--- start of PASSAGE TO READ ---

As for Lung’s in-studio Rebellions, they accommodate only six people, all seated around a single 4 x 8-foot table. “That’s intentional,” she said, “because we like to think it’s about small training squadrons. It’s intimate and people get more out of it. We’ve done Sewing Rebellions with 30 people at other locations, but it’s chaotic and people don’t really learn.”

Lung added that there are regular attendees who come to multiple locations and that she and her Faux Fraus provide everything. “There’s a mobile Sewing Rebellion cart and everything gets loaded into it and goes wherever it needs to go.”

Although the gatherings sound a bit like quilting bees, the Frau is adamant that they are not. “Contemporary quilting bees have a lot to do with privilege – people that have the time and the resources to go to fabric stores and buy materials. Most of the people who come to the Sewing Rebellions are doing it out of economic necessity. They need to fix their own things or their kids’ things, because they don’t have money for anything new.”

Lung does agree, however, that there is a social aspect to the Rebellion, “a sense of building a community and getting to know people. The Rebellion attracts a diverse crowd of people [with regards to] age, religion and background,” she acknowledged. “Everybody is tolerant and all are welcome.”

Lung/Frau, whose residencies have included a three-month stint working in a Wisconsin iron foundry, where she labored alongside the company's technicians and explored new ways of thinking about her practice, has also presented academic papers at conferences such as “The Subversive Stitch Revisited: The Politics of Cloth,” at London’s Victoria and Albert Museum in 2013.

 “If you think about the way that clothing is currently consumed and the amount of labor and resources it takes to make clothing in the supply chain and the disposability of it all, it’s the fast fashion system,” Lung said. “It turns over new things every two weeks and wants you to keep buying things.

--- end of PASSAGE TO READ ---
--- start of DATA SEGMENT ---

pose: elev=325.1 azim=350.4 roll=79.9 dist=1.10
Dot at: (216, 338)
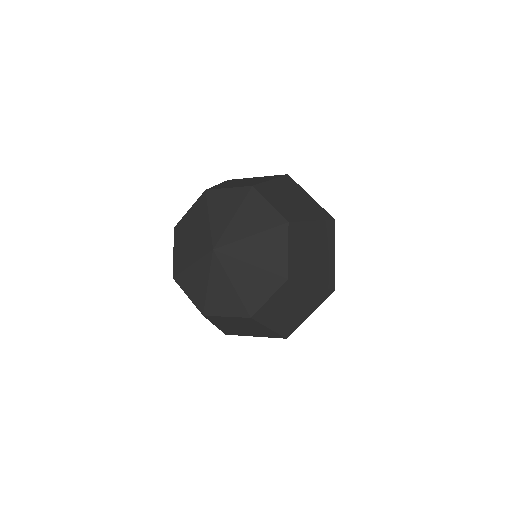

--- end of DATA SEGMENT ---

SHORT TASK 1: Name the respects in which, according to the passage on the Sewing Rebellions above, the Rebellion draws a diverse crowd.
SHORT TASK 2: Reproduce word for word the stretch of the passage on the Sewing Rebellions from "Lung/Frau, whose residencies" through "keep buying things.".

WRITTEN ANSWER 1: age, religion, background

WRITTEN ANSWER 2:
Lung/Frau, whose residencies have included a three-month stint working in a Wisconsin iron foundry, where she labored alongside the company's technicians and explored new ways of thinking about her practice, has also presented academic papers at conferences such as “The Subversive Stitch Revisited: The Politics of Cloth,” at London’s Victoria and Albert Museum in 2013.

 “If you think about the way that clothing is currently consumed and the amount of labor and resources it takes to make clothing in the supply chain and the disposability of it all, it’s the fast fashion system,” Lung said. “It turns over new things every two weeks and wants you to keep buying things.